PROVIDED TEXT:
Brit Press, mostly: US, Israeli scientists report a super tomato, no genetic engineering required
Tomatoes are important crops, providing a flavoring to such things as sauces and sandwiches that few other fruits can. But they are not exactly staples like tubers, nuts, bananas, and grains on which national diets and caloric satisfaction can depend. Nonetheless, great excitement from several outlets greeted news this week that a mutant variant of the gene set that controls tomato flowering has been found, bred for, and revealed to exert powerful influence on yield and sweetness in several tomato varieties. Of some interest is that the work at Cold Spring Harbor Laboratory on Long Island and at Israel’s Hebrew University of Jerusalem used no transgenic modification, but only classic cross-breeding of spontaneously formed genetic variations, to identify the potential for more bounteous tomato harvests. (CORRECTED: yikes – I wrote Maine for Cold Spring lab’s locale in an earlier version of this post, brain skipping to the Jackson Lab down east.) That means a lot in Europe, where opposition to trans-species, genetically modified organisms has in some quarters a near-religious fervor. It illustrates a somewhat non-rigorous but well-pedigreed term in agricultural science: hybrid vigor, noted by Charles Darwin among others, or formally heterosis. You can guess which of those three tomato plants is the vigorous hybrid. The news is in a report in Nature Genetics;
As conventional tomatoes are tasty enough, and as far as The Tracker knows there is no shortage of tomatoes or any chance that tomatoes will avert future famines, it is as first striking to see such exuberant reporting on this.
But at, for one example, The Independent in the UK, science editor Steve Connor zeroes in on one reason to get worked up: “The discovery could be applied to other food crops such as potatoes, peppers, and aubergines, the geneticists hope.” Wait a moment while I look up aubergine. Ah – eggplant. Connor uses several quotes off the release without identifying them as something he didn’t hear himself – but also has some not on the CSHL handout. So it looks like he made a phone call.

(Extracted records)

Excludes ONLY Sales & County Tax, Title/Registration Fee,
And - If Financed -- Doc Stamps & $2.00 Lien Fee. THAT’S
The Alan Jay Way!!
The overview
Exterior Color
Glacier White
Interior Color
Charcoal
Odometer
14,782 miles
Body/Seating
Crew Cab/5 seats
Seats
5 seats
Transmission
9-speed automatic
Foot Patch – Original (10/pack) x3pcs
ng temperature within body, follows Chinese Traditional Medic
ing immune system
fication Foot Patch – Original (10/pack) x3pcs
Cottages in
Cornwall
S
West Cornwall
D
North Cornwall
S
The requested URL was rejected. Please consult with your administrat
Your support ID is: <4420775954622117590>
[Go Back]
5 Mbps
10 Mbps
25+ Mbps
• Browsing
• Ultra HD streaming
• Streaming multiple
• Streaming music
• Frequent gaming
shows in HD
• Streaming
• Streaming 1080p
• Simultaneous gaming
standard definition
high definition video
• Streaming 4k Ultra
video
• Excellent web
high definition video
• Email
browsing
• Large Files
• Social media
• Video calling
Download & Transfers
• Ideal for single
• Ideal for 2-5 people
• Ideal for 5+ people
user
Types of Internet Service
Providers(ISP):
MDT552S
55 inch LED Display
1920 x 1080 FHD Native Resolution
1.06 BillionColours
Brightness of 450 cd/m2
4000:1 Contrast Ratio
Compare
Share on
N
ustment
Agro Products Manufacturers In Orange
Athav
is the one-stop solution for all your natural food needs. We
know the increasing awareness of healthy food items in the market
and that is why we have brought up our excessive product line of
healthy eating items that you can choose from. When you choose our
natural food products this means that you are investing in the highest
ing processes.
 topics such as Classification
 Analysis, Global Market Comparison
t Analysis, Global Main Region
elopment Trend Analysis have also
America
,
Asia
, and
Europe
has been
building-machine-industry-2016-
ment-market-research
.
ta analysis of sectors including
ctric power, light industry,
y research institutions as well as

WHAT YOU NEED TO DO:
According to the text on the super tomato, why does the research's use of classic cross-breeding instead of transgenic modification matter in Europe? Answer in one to three sentences.

PROBLEM SOLUTION:
In some quarters in Europe, opposition to trans-species, genetically modified organisms has a near-religious fervor. That makes it significant that the tomato research used only classic cross-breeding of spontaneously formed genetic variations.